# Looking for a Pigeon or Dove in NY!



## Amaikai (Jul 10, 2015)

Hello!
I am looking for any pigeons or doves. If they have a problem such as blindness, inability to fly or walk, it is fine as long as I am aware 
I would prefer a young bird, or one that has been kept since birth.
The bird will be kept in a large space and I will give it a lot of attention and love! It will be taken out of its cage constantly, since I would prefer not to keep it caged up all day.
I have done lots and lots of research on pigeons, and I can assure you that it will go to a very loving family!
However, I live in Queens (Forest Hills) and I am not able to travel extremely far to pick them up...
If you have any pigeons I can adopt, please message me or TEXT me only at (718)-877-3678!
Thanks


----------



## copper (Aug 25, 2010)

Hi, I have a tame pigeon that I would like to find a home for.

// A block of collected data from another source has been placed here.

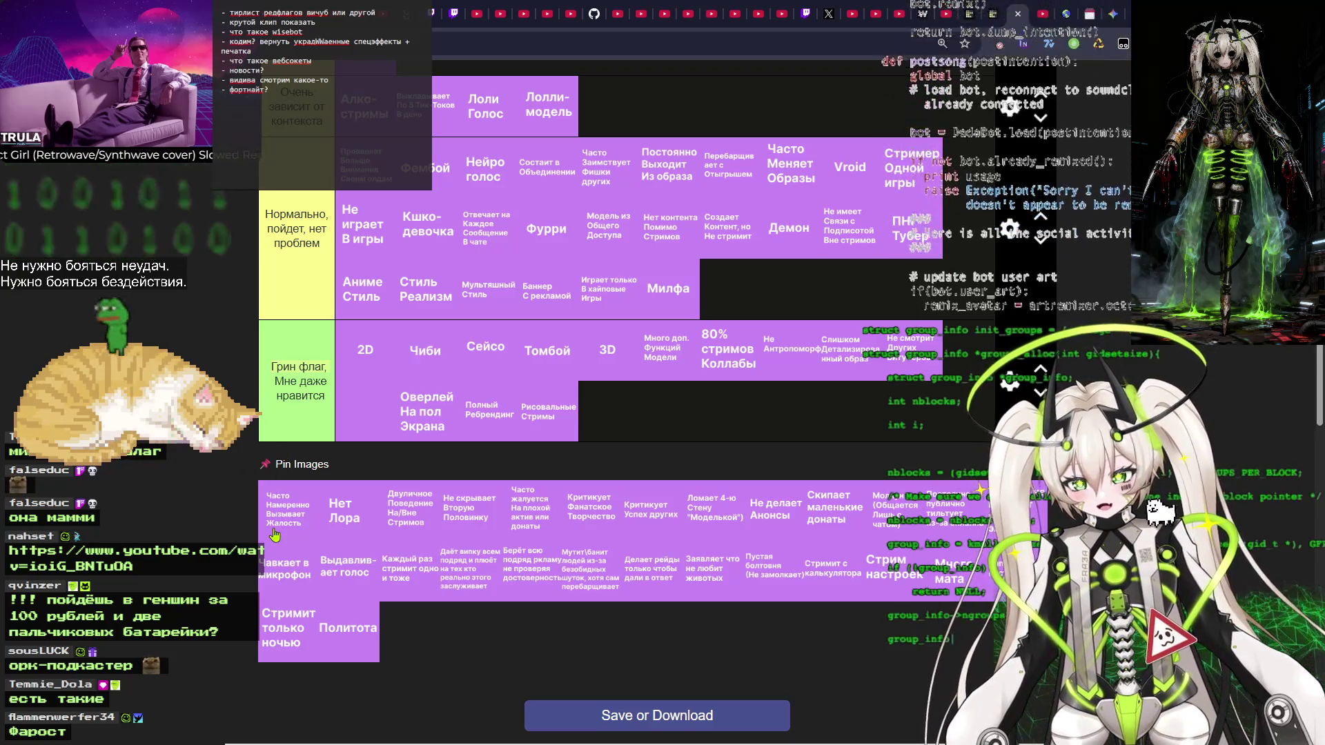
pyautogui.moveTo(275, 535)
pyautogui.mouseDown()
pyautogui.moveTo(286, 522)
pyautogui.moveTo(276, 428)
pyautogui.moveTo(501, 381)
pyautogui.moveTo(486, 372)
pyautogui.moveTo(793, 228)
pyautogui.moveTo(849, 222)
pyautogui.mouseUp()
pyautogui.scroll(4, 310, 414)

I also live in NY


----------



## MadeOfStories (Jul 14, 2015)

Hey Amaikai!

I volunteer with the Wild Bird Fund in Manhattan, and we usually have several adoptable birds at any given time. We'll make posts on our Facebook (https://www.facebook.com/wildbirdfund?fref=ts) and instagram, or you can call to inquire and stop by to meet a few birds. We have fancies and homers looking for homes!


----------